The United States could just as easily once again fund all of its spending by creating new U.S. Notes[2] (perhaps without the public debt clause) and then control inflation by extinguishing those liabilities through taxation.

[1] https://www.investopedia.com/terms/s/seigniorage.asp

[2] https://en.wikipedia.org/wiki/United_States_Note


It seems like you're defining "central banking" in relation to the independence (or maybe ownership of) the central bank. That doesn't seem correct to me.

China has a central bank, but it's fully publicly owned and is not politically independent of the CCP. The ECB, in comparison, is owned by the central banks of constituent banks. And on the other extreme, the Swiss National Bank is publicly traded and a minority of its shares are privately held (i.e., not by governments). (Perhaps related or perhaps not, the Swiss Franc also has historically had very high trust and very low inflation.)

My point is, there are multiple flavors of "central bank" ownership and independence; it seems odd to argue that the primary purpose of central banking is to allow private bankers to violate political oversight when, in some cases, the bank is fully public and not politically independent. Conversely, some examples of significantly more private central banks than the Fed seem to show a history of good management in the public interest.


The UK has plenty of private banks printing notes - it doesn't seem to hurt them.

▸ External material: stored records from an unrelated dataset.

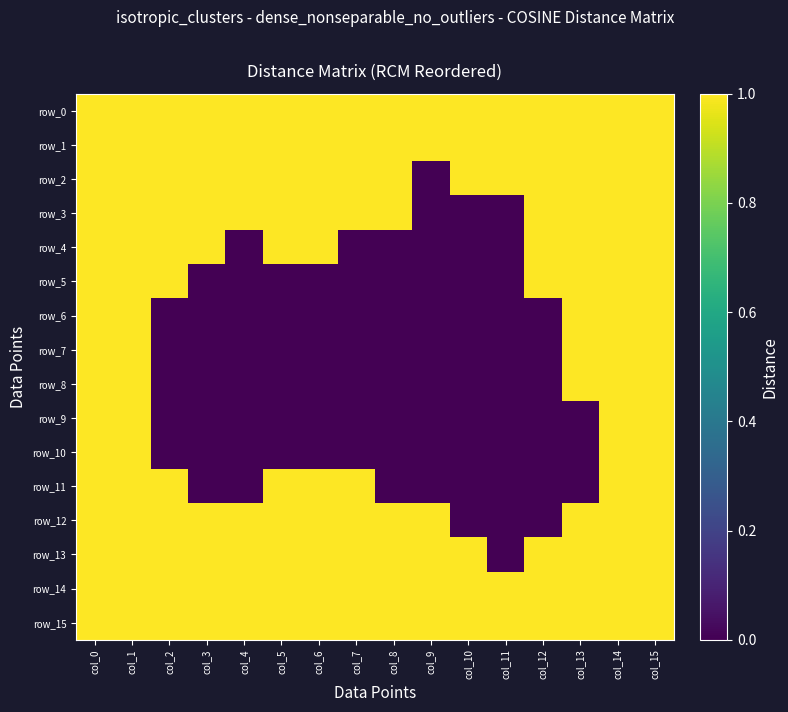

Reading right to left, what are all the values shown in this chart?

row_0: col_15=1	col_14=1	col_13=1	col_12=1	col_11=1	col_10=1	col_9=1	col_8=1	col_7=1	col_6=1	col_5=1	col_4=1	col_3=1	col_2=1	col_1=1	col_0=1
row_1: col_15=1	col_14=1	col_13=1	col_12=1	col_11=1	col_10=1	col_9=1	col_8=1	col_7=1	col_6=1	col_5=1	col_4=1	col_3=1	col_2=1	col_1=1	col_0=1
row_2: col_15=1	col_14=1	col_13=1	col_12=1	col_11=1	col_10=1	col_9=0	col_8=1	col_7=1	col_6=1	col_5=1	col_4=1	col_3=1	col_2=1	col_1=1	col_0=1
row_3: col_15=1	col_14=1	col_13=1	col_12=1	col_11=0	col_10=0	col_9=0	col_8=1	col_7=1	col_6=1	col_5=1	col_4=1	col_3=1	col_2=1	col_1=1	col_0=1
row_4: col_15=1	col_14=1	col_13=1	col_12=1	col_11=0	col_10=0	col_9=0	col_8=0	col_7=0	col_6=1	col_5=1	col_4=0	col_3=1	col_2=1	col_1=1	col_0=1
row_5: col_15=1	col_14=1	col_13=1	col_12=1	col_11=0	col_10=0	col_9=0	col_8=0	col_7=0	col_6=0	col_5=0	col_4=0	col_3=0	col_2=1	col_1=1	col_0=1
row_6: col_15=1	col_14=1	col_13=1	col_12=0	col_11=0	col_10=0	col_9=0	col_8=0	col_7=0	col_6=0	col_5=0	col_4=0	col_3=0	col_2=0	col_1=1	col_0=1
row_7: col_15=1	col_14=1	col_13=1	col_12=0	col_11=0	col_10=0	col_9=0	col_8=0	col_7=0	col_6=0	col_5=0	col_4=0	col_3=0	col_2=0	col_1=1	col_0=1
row_8: col_15=1	col_14=1	col_13=1	col_12=0	col_11=0	col_10=0	col_9=0	col_8=0	col_7=0	col_6=0	col_5=0	col_4=0	col_3=0	col_2=0	col_1=1	col_0=1
row_9: col_15=1	col_14=1	col_13=0	col_12=0	col_11=0	col_10=0	col_9=0	col_8=0	col_7=0	col_6=0	col_5=0	col_4=0	col_3=0	col_2=0	col_1=1	col_0=1
row_10: col_15=1	col_14=1	col_13=0	col_12=0	col_11=0	col_10=0	col_9=0	col_8=0	col_7=0	col_6=0	col_5=0	col_4=0	col_3=0	col_2=0	col_1=1	col_0=1
row_11: col_15=1	col_14=1	col_13=0	col_12=0	col_11=0	col_10=0	col_9=0	col_8=0	col_7=1	col_6=1	col_5=1	col_4=0	col_3=0	col_2=1	col_1=1	col_0=1
row_12: col_15=1	col_14=1	col_13=1	col_12=0	col_11=0	col_10=0	col_9=1	col_8=1	col_7=1	col_6=1	col_5=1	col_4=1	col_3=1	col_2=1	col_1=1	col_0=1
row_13: col_15=1	col_14=1	col_13=1	col_12=1	col_11=0	col_10=1	col_9=1	col_8=1	col_7=1	col_6=1	col_5=1	col_4=1	col_3=1	col_2=1	col_1=1	col_0=1
row_14: col_15=1	col_14=1	col_13=1	col_12=1	col_11=1	col_10=1	col_9=1	col_8=1	col_7=1	col_6=1	col_5=1	col_4=1	col_3=1	col_2=1	col_1=1	col_0=1
row_15: col_15=1	col_14=1	col_13=1	col_12=1	col_11=1	col_10=1	col_9=1	col_8=1	col_7=1	col_6=1	col_5=1	col_4=1	col_3=1	col_2=1	col_1=1	col_0=1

> irresponsible central banking

Would you also consider triple bypass surgery done on morbidly obese patient as irresponsible? It enables bad behavior and arguably the patient may be better off dead than living in a life of pain, but it's undeniable that emergency heart surgery is a good thing.


Current situation looks for me more like a surgeon doing this triple bypass, and also keep selling junk food and cigarettes to this patient on another shift.


How exactly the Federal Reserve selling junk food and cigarettes? Nothing they do is pressuring Congress to increase our deficit.


The problem, the reason why we don't have a free market economy, is that the saver gets to decide how much debt there is.

The saver gets to decide whether to lend out his money, to spend it or to simply keep it forever. The money is no longer circulating within the economy, which means someone, usually the government, is forced to borrow the money back into the economy at an interest rate that is simply not sustainable.


" why the freedoms you mention are the result primarily of central banking and not social and technological change?"

I didn't mean to imply that.

Most of those things didn't come from Central Banking.

That said, modern finance has 'enabled everything' just like having a highly literate education 'enables everything' as well.


They have also enabled commercial banks loaning other people money irresponsibly and getting obscenous bailouts when the loan takers default because "the banks are too big to fail". What a great world to live in.